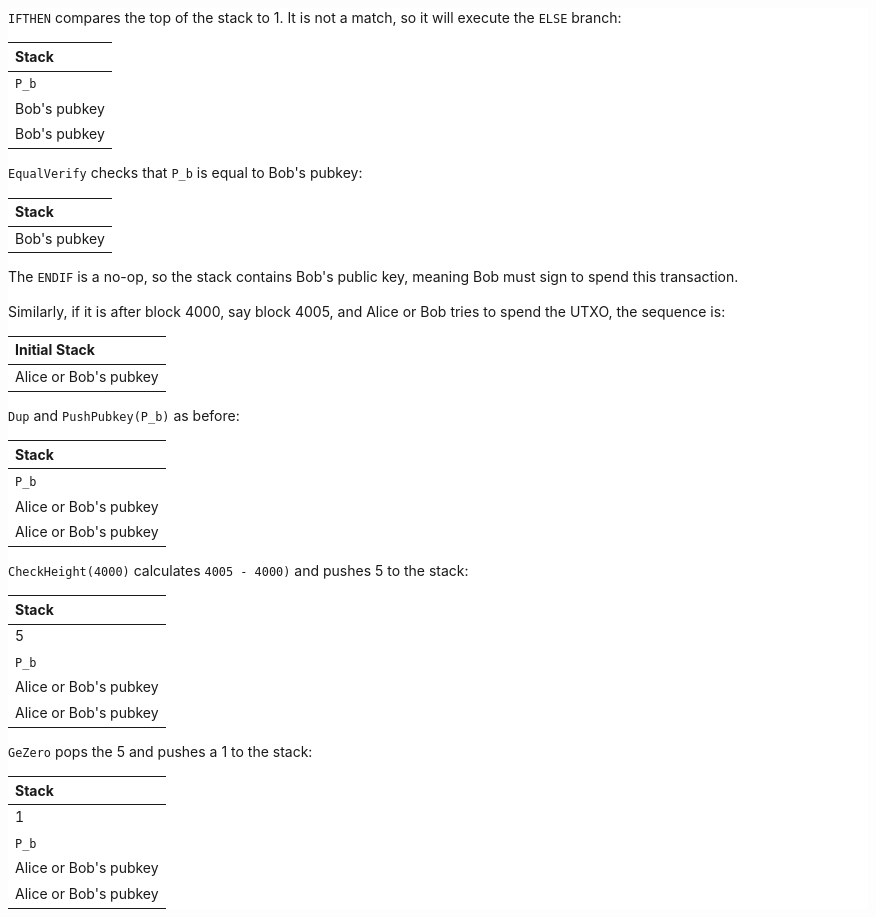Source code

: `IFTHEN` compares the top of the stack to 1. It is not a match, so it will execute the `ELSE` branch:

| Stack        |
|:-------------|
| `P_b`        |
| Bob's pubkey |
| Bob's pubkey |

`EqualVerify` checks that `P_b` is equal to Bob's pubkey:

| Stack           |
|:----------------|
| Bob's pubkey    |

The `ENDIF` is a no-op, so the stack contains Bob's public key, meaning Bob must sign to spend this transaction.

Similarly, if it is after block 4000, say block 4005, and Alice or Bob tries to spend the UTXO, the sequence is:

| Initial Stack         |
|:----------------------|
| Alice or Bob's pubkey |

`Dup` and `PushPubkey(P_b)` as before:

| Stack                    |
|:-------------------------|
| `P_b`                    |
| Alice or Bob's pubkey    |
| Alice or Bob's pubkey    |

`CheckHeight(4000)` calculates `4005 - 4000)` and pushes 5 to the stack:

| Stack                 |
|:----------------------|
| 5                     |
| `P_b`                 |
| Alice or Bob's pubkey |
| Alice or Bob's pubkey |


`GeZero` pops the 5 and pushes a 1 to the stack:

| Stack                 |
|:----------------------|
| 1                     |
| `P_b`                 |
| Alice or Bob's pubkey |
| Alice or Bob's pubkey |
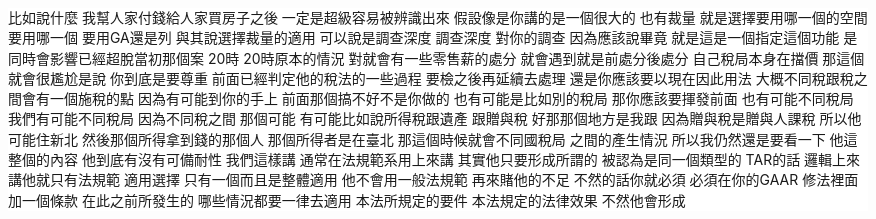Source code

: 比如說什麼
我幫人家付錢給人家買房子之後
一定是超級容易被辨識出來
假設像是你講的是一個很大的
也有裁量
就是選擇要用哪一個的空間
要用哪一個
要用GA還是列
與其說選擇裁量的適用
可以說是調查深度
調查深度
對你的調查
因為應該說畢竟
就是這是一個指定這個功能
是同時會影響已經超脫當初那個案
20時
20時原本的情況
對就會有一些零售薪的處分
就會遇到就是前處分後處分
自己稅局本身在擋價
那這個就會很尷尬是說
你到底是要尊重
前面已經判定他的稅法的一些過程
要檢之後再延續去處理
還是你應該要以現在因此用法
大概不同稅跟稅之間會有一個施稅的點
因為有可能到你的手上
前面那個搞不好不是你做的
也有可能是比如別的稅局
那你應該要揮發前面
也有可能不同稅局
我們有可能不同稅局
因為不同稅之間
那個可能
有可能比如說所得稅跟遺產
跟贈與稅
好那那個地方是我跟
因為贈與稅是贈與人課稅
所以他可能住新北
然後那個所得拿到錢的那個人
那個所得者是在臺北
那這個時候就會不同國稅局
之間的產生情況
所以我仍然還是要看一下
他這整個的內容
他到底有沒有可備耐性
我們這樣講
通常在法規範系用上來講
其實他只要形成所謂的
被認為是同一個類型的
TAR的話
邏輯上來講他就只有法規範
適用選擇
只有一個而且是整體適用
他不會用一般法規範
再來賭他的不足
不然的話你就必須
必須在你的GAAR
修法裡面加一個條款
在此之前所發生的
哪些情況都要一律去適用
本法所規定的要件
本法規定的法律效果
不然他會形成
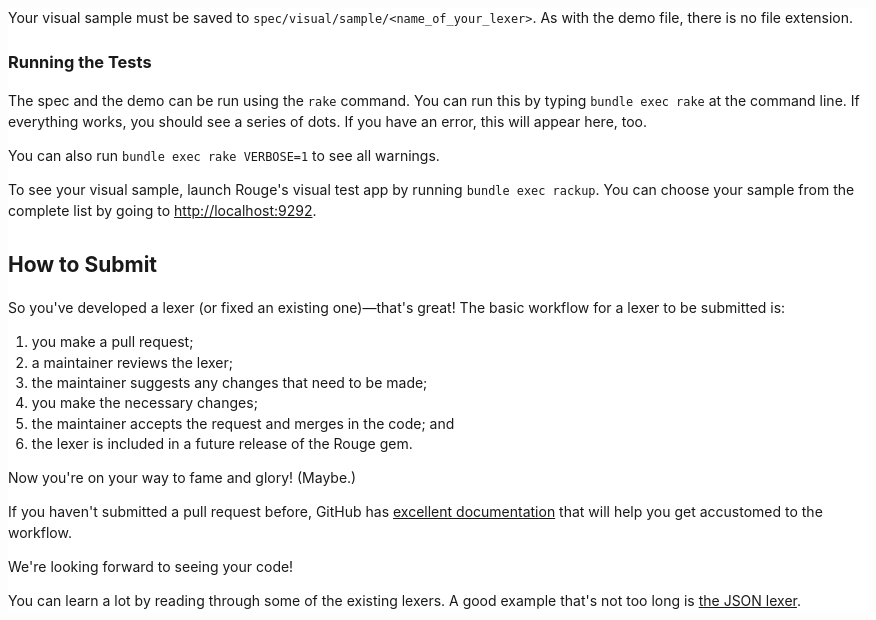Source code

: Your visual sample must be saved to `spec/visual/sample/<name_of_your_lexer>`.
As with the demo file, there is no file extension.

### Running the Tests

The spec and the demo can be run using the `rake` command. You can run this by
typing `bundle exec rake` at the command line. If everything works, you should
see a series of dots. If you have an error, this will appear here, too.

You can also run `bundle exec rake VERBOSE=1` to see all warnings.

To see your visual sample, launch Rouge's visual test app by running
`bundle exec rackup`. You can choose your sample from the complete list by going
to <http://localhost:9292>.

## How to Submit

So you've developed a lexer (or fixed an existing one)—that's great! The basic
workflow for a lexer to be submitted is:

1. you make a pull request;
2. a maintainer reviews the lexer;
3. the maintainer suggests any changes that need to be made;
4. you make the necessary changes;
5. the maintainer accepts the request and merges in the code; and
6. the lexer is included in a future release of the Rouge gem.

Now you're on your way to fame and glory! (Maybe.)

If you haven't submitted a pull request before, GitHub has [excellent
documentation][gh-pr] that will help you get accustomed to the workflow.

[gh-pr]: https://help.github.com/en/articles/about-pull-requests

We're looking forward to seeing your code!

You can learn a lot by reading through some of the existing lexers. A good
example that's not too long is [the JSON lexer][json-lexer].


[dev-environment-docs]: https://rouge-ruby.github.io/docs/file.DevEnvironment.html "Rouge's environment setup guide"
[json-lexer]: https://github.com/rouge-ruby/rouge/blob/master/lib/rouge/lexers/json.rb
[ruby-lexer]: https://github.com/rouge-ruby/rouge/blob/master/lib/rouge/lexers/ruby.rb
[conflict-globs]: #conflicting-filename-globs
[cpp-lexer]: https://github.com/rouge-ruby/rouge/blob/master/lib/rouge/lexers/cpp.rb
[jsx-lexer]: https://github.com/rouge-ruby/rouge/blob/master/lib/rouge/lexers/jsx.rb
[specs]: #specs
[minitest-docs]: http://docs.seattlerb.org/minitest/
[hp]: http://rouge.jneen.net/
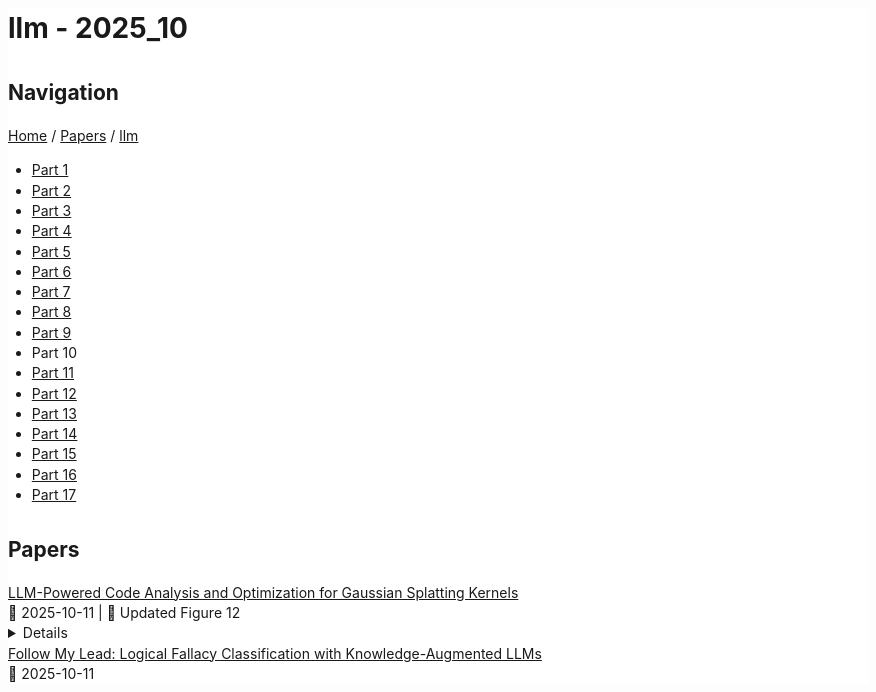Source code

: # llm - 2025_10

## Navigation

[Home](https://arxcompass.github.io) / [Papers](https://arxcompass.github.io/papers) / [llm](https://arxcompass.github.io/papers/llm)

- [Part 1](papers_1.md)
- [Part 2](papers_2.md)
- [Part 3](papers_3.md)
- [Part 4](papers_4.md)
- [Part 5](papers_5.md)
- [Part 6](papers_6.md)
- [Part 7](papers_7.md)
- [Part 8](papers_8.md)
- [Part 9](papers_9.md)
- Part 10
- [Part 11](papers_11.md)
- [Part 12](papers_12.md)
- [Part 13](papers_13.md)
- [Part 14](papers_14.md)
- [Part 15](papers_15.md)
- [Part 16](papers_16.md)
- [Part 17](papers_17.md)

## Papers

<div class="paper-card">
    <div class="paper-title"><a href="http://arxiv.org/abs/2509.25626v2">LLM-Powered Code Analysis and Optimization for Gaussian Splatting Kernels</a></div>
    <div class="paper-meta">
      📅 2025-10-11
      | 💬 Updated Figure 12
    </div>
    <details class="paper-abstract">
      3D Gaussian splatting (3DGS) is a transformative technique with profound implications on novel view synthesis and real-time rendering. Given its importance, there have been many attempts to improve its performance. However, with the increasing complexity of GPU architectures and the vast search space of performance-tuning parameters, it is a challenging task. Although manual optimizations have achieved remarkable speedups, they require domain expertise and the optimization process can be highly time consuming and error prone. In this paper, we propose to exploit large language models (LLMs) to analyze and optimize Gaussian splatting kernels. To our knowledge, this is the first work to use LLMs to optimize highly specialized real-world GPU kernels. We reveal the intricacies of using LLMs for code optimization and analyze the code optimization techniques from the LLMs. We also propose ways to collaborate with LLMs to further leverage their capabilities. For the original 3DGS code on the MipNeRF360 datasets, LLMs achieve significant speedups, 19% with Deepseek and 24% with GPT-5, demonstrating the different capabilities of different LLMs. By feeding additional information from performance profilers, the performance improvement from LLM-optimized code is enhanced to up to 42% and 38% on average. In comparison, our best-effort manually optimized version can achieve a performance improvement up to 48% and 39% on average, showing that there are still optimizations beyond the capabilities of current LLMs. On the other hand, even upon a newly proposed 3DGS framework with algorithmic optimizations, Seele, LLMs can still further enhance its performance by 6%, showing that there are optimization opportunities missed by domain experts. This highlights the potential of collaboration between domain experts and LLMs.
    </details>
</div>
<div class="paper-card">
    <div class="paper-title"><a href="http://arxiv.org/abs/2510.09970v1">Follow My Lead: Logical Fallacy Classification with Knowledge-Augmented LLMs</a></div>
    <div class="paper-meta">
      📅 2025-10-11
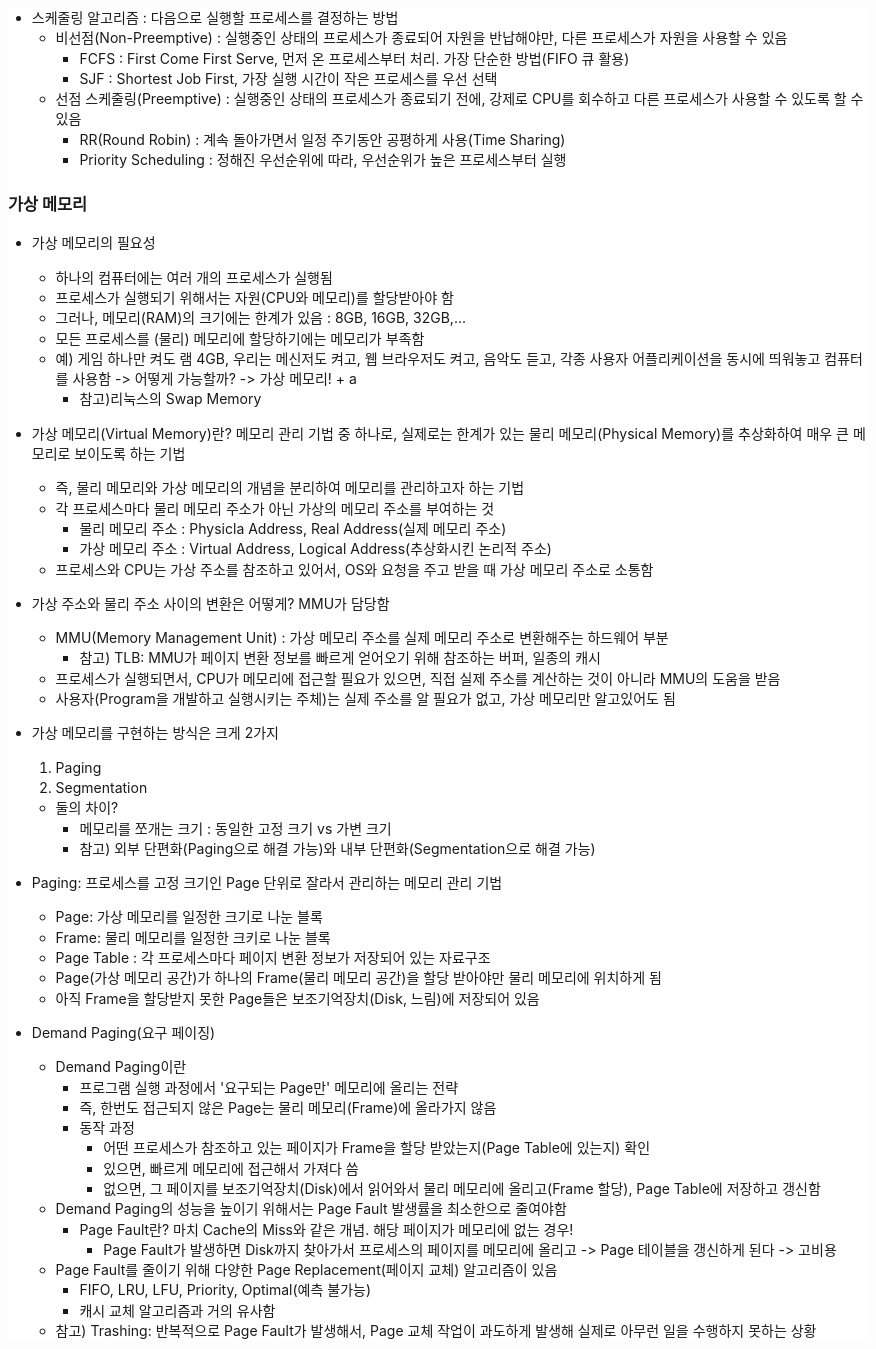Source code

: - 스케줄링 알고리즘 : 다음으로 실행할 프로세스를 결정하는 방법
  - 비선점(Non-Preemptive) : 실행중인 상태의 프로세스가 종료되어 자원을 반납해야만, 다른 프로세스가 자원을 사용할 수 있음
    - FCFS : First Come First Serve, 먼저 온 프로세스부터 처리. 가장 단순한 방법(FIFO 큐 활용)
    - SJF : Shortest Job First, 가장 실행 시간이 작은 프로세스를 우선 선택
  - 선점 스케줄링(Preemptive) : 실행중인 상태의 프로세스가 종료되기 전에, 강제로 CPU를 회수하고 다른 프로세스가 사용할 수 있도록 할 수 있음
    - RR(Round Robin) : 계속 돌아가면서 일정 주기동안 공평하게 사용(Time Sharing)
    - Priority Scheduling : 정해진 우선순위에 따라, 우선순위가 높은 프로세스부터 실행

### 가상 메모리
- 가상 메모리의 필요성
  - 하나의 컴퓨터에는 여러 개의 프로세스가 실행됨
  - 프로세스가 실행되기 위해서는 자원(CPU와 메모리)를 할당받아야 함
  - 그러나, 메모리(RAM)의 크기에는 한계가 있음 : 8GB, 16GB, 32GB,...
  - 모든 프로세스를 (물리) 메모리에 할당하기에는 메모리가 부족함
  - 예) 게임 하나만 켜도 램 4GB, 우리는 메신저도 켜고, 웹 브라우저도 켜고, 음악도 듣고, 각종 사용자 어플리케이션을 동시에 띄워놓고 컴퓨터를 사용함 -> 어떻게 가능할까? -> 가상 메모리! + a
    - 참고)리눅스의 Swap Memory

- 가상 메모리(Virtual Memory)란? 메모리 관리 기법 중 하나로, 실제로는 한계가 있는 물리 메모리(Physical Memory)를 추상화하여 매우 큰 메모리로 보이도록 하는 기법
  - 즉, 물리 메모리와 가상 메모리의 개념을 분리하여 메모리를 관리하고자 하는 기법
  - 각 프로세스마다 물리 메모리 주소가 아닌 가상의 메모리 주소를 부여하는 것
    - 물리 메모리 주소 : Physicla Address, Real Address(실제 메모리 주소)
    - 가상 메모리 주소 : Virtual Address, Logical Address(추상화시킨 논리적 주소)
  - 프로세스와 CPU는 가상 주소를 참조하고 있어서, OS와 요청을 주고 받을 때 가상 메모리 주소로 소통함
- 가상 주소와 물리 주소 사이의 변환은 어떻게? MMU가 담당함
  - MMU(Memory Management Unit) : 가상 메모리 주소를 실제 메모리 주소로 변환해주는 하드웨어 부분
    - 참고) TLB: MMU가 페이지 변환 정보를 빠르게 얻어오기 위해 참조하는 버퍼, 일종의 캐시
  - 프로세스가 실행되면서, CPU가 메모리에 접근할 필요가 있으면, 직접 실제 주소를 계산하는 것이 아니라 MMU의 도움을 받음
  - 사용자(Program을 개발하고 실행시키는 주체)는 실제 주소를 알 필요가 없고, 가상 메모리만 알고있어도 됨

- 가상 메모리를 구현하는 방식은 크게 2가지
  1. Paging
  2. Segmentation
  - 둘의 차이?
    - 메모리를 쪼개는 크기 : 동일한 고정 크기 vs 가변 크기
    - 참고) 외부 단편화(Paging으로 해결 가능)와 내부 단편화(Segmentation으로 해결 가능)
- Paging: 프로세스를 고정 크기인 Page 단위로 잘라서 관리하는 메모리 관리 기법
  - Page: 가상 메모리를 일정한 크기로 나눈 블록
  - Frame: 물리 메모리를 일정한 크키로 나눈 블록
  - Page Table : 각 프로세스마다 페이지 변환 정보가 저장되어 있는 자료구조
  - Page(가상 메모리 공간)가 하나의 Frame(물리 메모리 공간)을 할당 받아야만 물리 메모리에 위치하게 됨
  - 아직 Frame을 할당받지 못한 Page들은 보조기억장치(Disk, 느림)에 저장되어 있음

- Demand Paging(요구 페이징)
  - Demand Paging이란
    - 프로그램 실행 과정에서 '요구되는 Page만' 메모리에 올리는 전략
    - 즉, 한번도 접근되지 않은 Page는 물리 메모리(Frame)에 올라가지 않음
    - 동작 과정
      - 어떤 프로세스가 참조하고 있는 페이지가 Frame을 할당 받았는지(Page Table에 있는지) 확인
      - 있으면, 빠르게 메모리에 접근해서 가져다 씀
      - 없으면, 그 페이지를 보조기억장치(Disk)에서 읽어와서 물리 메모리에 올리고(Frame 할당), Page Table에 저장하고 갱신함
  - Demand Paging의 성능을 높이기 위해서는 Page Fault 발생률을 최소한으로 줄여야함
    - Page Fault란? 마치 Cache의 Miss와 같은 개념. 해당 페이지가 메모리에 없는 경우!
      - Page Fault가 발생하면 Disk까지 찾아가서 프로세스의 페이지를 메모리에 올리고 -> Page 테이블을 갱신하게 된다 -> 고비용
  - Page Fault를 줄이기 위해 다양한 Page Replacement(페이지 교체) 알고리즘이 있음
    - FIFO, LRU, LFU, Priority, Optimal(예측 불가능)
    - 캐시 교체 알고리즘과 거의 유사함
  - 참고) Trashing: 반복적으로 Page Fault가 발생해서, Page 교체 작업이 과도하게 발생해 실제로 아무런 일을 수행하지 못하는 상황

* _TASK TO COMPLETE_
Please count the lines above that contain the string "rake", matching case, and give only that number.

* _TASK RESULT_
3